TEMPO.CO, Jakarta -Belakangan ini, marak pemberitaan mengenai penolakan pasien dari rumah sakit. Kasus bermula dari penolakan rumah sakit Islam Sukapura terhadap pasien remaja, AM berusia 14 tahun setelah sebelumnya juga ditolak empat rumah sakit di RS Firdaus Sukapura, RS Mulyasari Plumpang,RS Pelabuhan, dan RS Koja.

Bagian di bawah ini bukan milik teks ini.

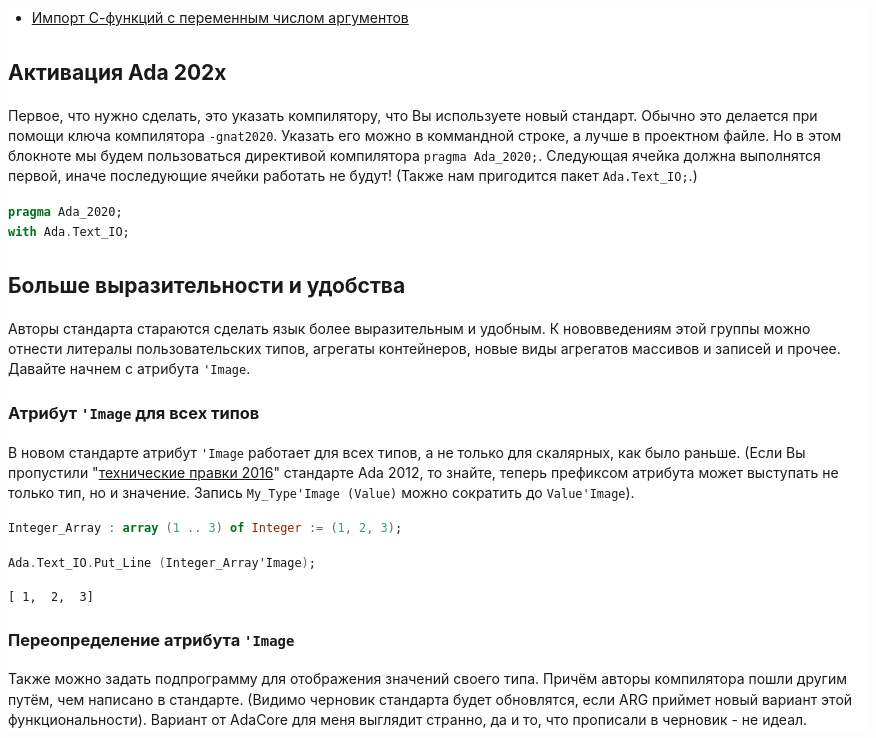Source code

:    * [Импорт С-функций с переменным числом аргументов](#%D0%98%D0%BC%D0%BF%D0%BE%D1%80%D1%82-%D0%A1-%D1%84%D1%83%D0%BD%D0%BA%D1%86%D0%B8%D0%B9-%D1%81-%D0%BF%D0%B5%D1%80%D0%B5%D0%BC%D0%B5%D0%BD%D0%BD%D1%8B%D0%BC-%D1%87%D0%B8%D1%81%D0%BB%D0%BE%D0%BC-%D0%B0%D1%80%D0%B3%D1%83%D0%BC%D0%B5%D0%BD%D1%82%D0%BE%D0%B2)


## Активация Ada 202x

Первое, что нужно сделать, это указать компилятору, что Вы используете новый стандарт.
Обычно это делается при помощи ключа компилятора `-gnat2020`.
Указать его можно в коммандной строке, а лучше в проектном файле.
Но в этом блокноте мы будем пользоваться директивой компилятора `pragma Ada_2020;`.
Следующая ячейка должна выполнятся первой, иначе последующие ячейки работать не будут!
(Также нам пригодится пакет `Ada.Text_IO;`.)




```Ada
pragma Ada_2020;
with Ada.Text_IO;
```

## Больше выразительности и удобства

Авторы стандарта стараются сделать язык более выразительным и удобным. К нововведениям этой группы можно отнести литералы пользовательских типов, агрегаты контейнеров, новые виды агрегатов массивов и записей и прочее. Давайте начнем с атрибута `'Image`.

### Атрибут `'Image` для всех типов

В новом стандарте атрибут `'Image` работает для всех типов, а не только для скалярных, как было раньше. (Если Вы пропустили 
"[технические правки 2016](http://www.ada-auth.org/standards/rm12_w_tc1/html/RM-3-5.html#I1681)"
стандарте Ada 2012, то знайте, теперь префиксом атрибута может выступать не только тип,
но и значение. Запись `My_Type'Image (Value)` можно сократить до `Value'Image`).


```Ada
Integer_Array : array (1 .. 3) of Integer := (1, 2, 3);
```


```Ada
Ada.Text_IO.Put_Line (Integer_Array'Image);
```




    
    [ 1,  2,  3]




### Переопределение атрибута `'Image`

Также можно задать подпрограмму для отображения значений своего типа.
Причём авторы компилятора пошли другим путём, чем написано в стандарте.
(Видимо черновик стандарта будет обновлятся, если ARG приймет новый вариант этой функциональности).
Вариант от AdaCore для меня выглядит странно, да и то, что прописали в черновик - не идеал.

Penelusuran tim Kesehatan dari Direktorat Bina Upaya Kesehatan Kemenkes Republik Indonesia berhasil memperoleh data dan informasi dari Dinas Kesehatan Provinsi DKI Jakarta. Berdasarkan data yang disampaikan pada Jumat (8/3) lalu, pasien masuk ke Instalasi Gawat Daurat (IGD) RS Islam dengan diagnosis Illeus Obstruktif + Sepsis, pre Op Laparatomi cyto, yaitu penyumbatan saluran pencernaan (usus) dan terdapat infeksi, sehingga membutuhkan tindakan laparotomi
Pihak RS lalu berkoordinasi dengan pihak Dinas Kesehatan, terkait Jaminan Kesehatan Daerah (Jamkesda) dan persetujuan tindakan operasi. Setelah ada persetujuan, persiapan operasi segera dilakukan. Namun, hasil pemeriksaan praoperasi memutuskan bahwa operasi ditunda, karena pasien membutuhkan perawatan, sehingga dilakukan tindakan perbaikan kondisi umum.

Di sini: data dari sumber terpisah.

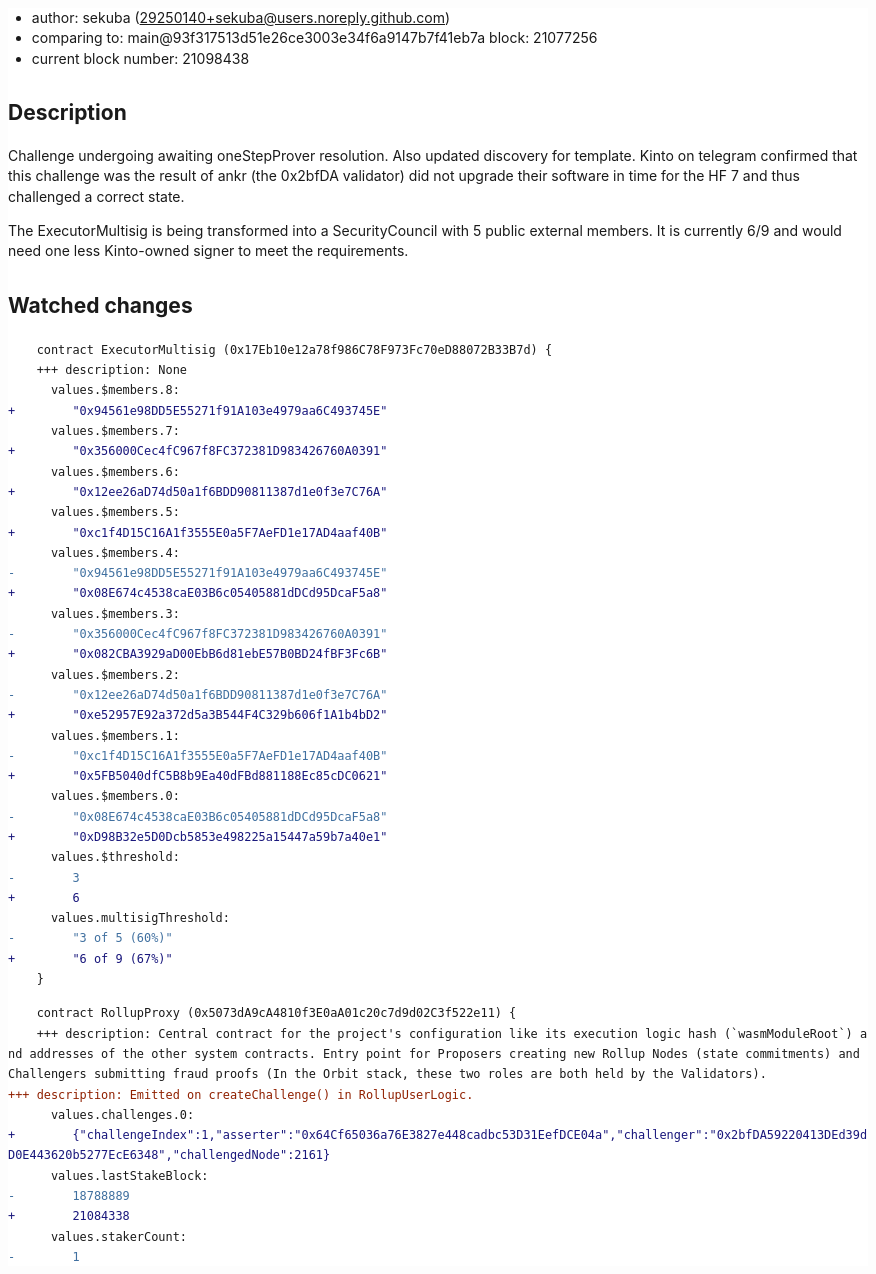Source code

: - author: sekuba (<29250140+sekuba@users.noreply.github.com>)
- comparing to: main@93f317513d51e26ce3003e34f6a9147b7f41eb7a block: 21077256
- current block number: 21098438

## Description

Challenge undergoing awaiting oneStepProver resolution. Also updated discovery for template. Kinto on telegram confirmed that this challenge was the result of ankr (the 0x2bfDA validator) did not upgrade their software in time for the HF 7 and thus challenged a correct state.

The ExecutorMultisig is being transformed into a SecurityCouncil with 5 public external members. It is currently 6/9 and would need one less Kinto-owned signer to meet the requirements.

## Watched changes

```diff
    contract ExecutorMultisig (0x17Eb10e12a78f986C78F973Fc70eD88072B33B7d) {
    +++ description: None
      values.$members.8:
+        "0x94561e98DD5E55271f91A103e4979aa6C493745E"
      values.$members.7:
+        "0x356000Cec4fC967f8FC372381D983426760A0391"
      values.$members.6:
+        "0x12ee26aD74d50a1f6BDD90811387d1e0f3e7C76A"
      values.$members.5:
+        "0xc1f4D15C16A1f3555E0a5F7AeFD1e17AD4aaf40B"
      values.$members.4:
-        "0x94561e98DD5E55271f91A103e4979aa6C493745E"
+        "0x08E674c4538caE03B6c05405881dDCd95DcaF5a8"
      values.$members.3:
-        "0x356000Cec4fC967f8FC372381D983426760A0391"
+        "0x082CBA3929aD00EbB6d81ebE57B0BD24fBF3Fc6B"
      values.$members.2:
-        "0x12ee26aD74d50a1f6BDD90811387d1e0f3e7C76A"
+        "0xe52957E92a372d5a3B544F4C329b606f1A1b4bD2"
      values.$members.1:
-        "0xc1f4D15C16A1f3555E0a5F7AeFD1e17AD4aaf40B"
+        "0x5FB5040dfC5B8b9Ea40dFBd881188Ec85cDC0621"
      values.$members.0:
-        "0x08E674c4538caE03B6c05405881dDCd95DcaF5a8"
+        "0xD98B32e5D0Dcb5853e498225a15447a59b7a40e1"
      values.$threshold:
-        3
+        6
      values.multisigThreshold:
-        "3 of 5 (60%)"
+        "6 of 9 (67%)"
    }
```

```diff
    contract RollupProxy (0x5073dA9cA4810f3E0aA01c20c7d9d02C3f522e11) {
    +++ description: Central contract for the project's configuration like its execution logic hash (`wasmModuleRoot`) and addresses of the other system contracts. Entry point for Proposers creating new Rollup Nodes (state commitments) and Challengers submitting fraud proofs (In the Orbit stack, these two roles are both held by the Validators).
+++ description: Emitted on createChallenge() in RollupUserLogic.
      values.challenges.0:
+        {"challengeIndex":1,"asserter":"0x64Cf65036a76E3827e448cadbc53D31EefDCE04a","challenger":"0x2bfDA59220413DEd39dD0E443620b5277EcE6348","challengedNode":2161}
      values.lastStakeBlock:
-        18788889
+        21084338
      values.stakerCount:
-        1
```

Selama perawatan, kondisi pasien menurun sehingga harus dipindahkan ke Intensive Care Unit (ICU). Menjelang dini hari, kondisi pasien semakin memburuk. Sekira pukul 06.00 WIB dilakukan inkubasi dan resusitasi Jantung-Paru (RJP), namun pasien tidak tertolong dan dinyatakan meninggal pada Sabtu pagi (9/3) pukul 09.40 WIB.
Pihak RS Islam Sukapura menyatakan, pihak keluarga sangat kooperatif selama proses pengobatan dilakukan. Semua tindakan, prosedur, bahkan risiko yang dapat terjadi pada pasien, telah disampaikan kepada pihak keluarga. Pihak keluarga juga memberikan Informed Consent dan tidak ada keluhan dari pihak keluarga terkait penanganan pasien selama di ruang perawatan dan ICU. Satu hal yang dikeluhkan pihak keluarga adalah biaya ambulan dan pemulasaraan jenazah yang dibebankan keluarga, karena pihak RS mengatakan bahwa biaya tersebut tidak ditanggung oleh Jamkesda atau Kartu Jakarta Sehat (KJS).
Berdasarkan informasi yang masuk kepada Pusat Komunikasi Publik Kemenkes RI, sebelum mendapatkan perawatan di RS Islam Sukapura, pasien sebelumnya mendapat pertolongan pertama di RS Firdaus Sukapura pada Rabu (6/8). RS Firdaus Sukapura memiliki satu ruang ICU dan dalam keadaan tersedia. Pasien ditangani dengan baik, namun pihak keluarga berinisiatif untuk mencari ICU di RS lain. Hal ini dikarenakan bahwa RS Firdaus Sukapura belum bekerjasama dengan Pemerintah Provinsi DKI Jakarta terkait Jamkesda.
Pihak keluarga lalu mencari ke RS Islam Sukapura, namun kamar dan ICU dalam keadaan penuh. Selanjutnya, pihak keluarga mencari ke RS Mulyasari, RS Pelabuhan, dan RS Koja.Namun, 6 buah ICU yang dimiliki RS Koja dalam keadaan penuh, sedangkan dua rumah sakit lainnya belum memiliki fasilitas ICU. Beruntung, pada saat tersebut, pihak RS Islam Sukapura menelepon pihak keluarga untuk menyatakan kesiapan menolong dan memberikan informasi mengenai ketersediaan ruangan dan fasilitas.
Karena itu, Kemenkes RI menyatakan bahwa berita penolakan RS terhadap pasien tersebut hingga saat ini dinyatakan tidak benar, karena pasien telah ditangani secara maksimal. Kemenkes RI menyampaikan bela sungkawa kepada keluarga pasien yang ditinggalkan.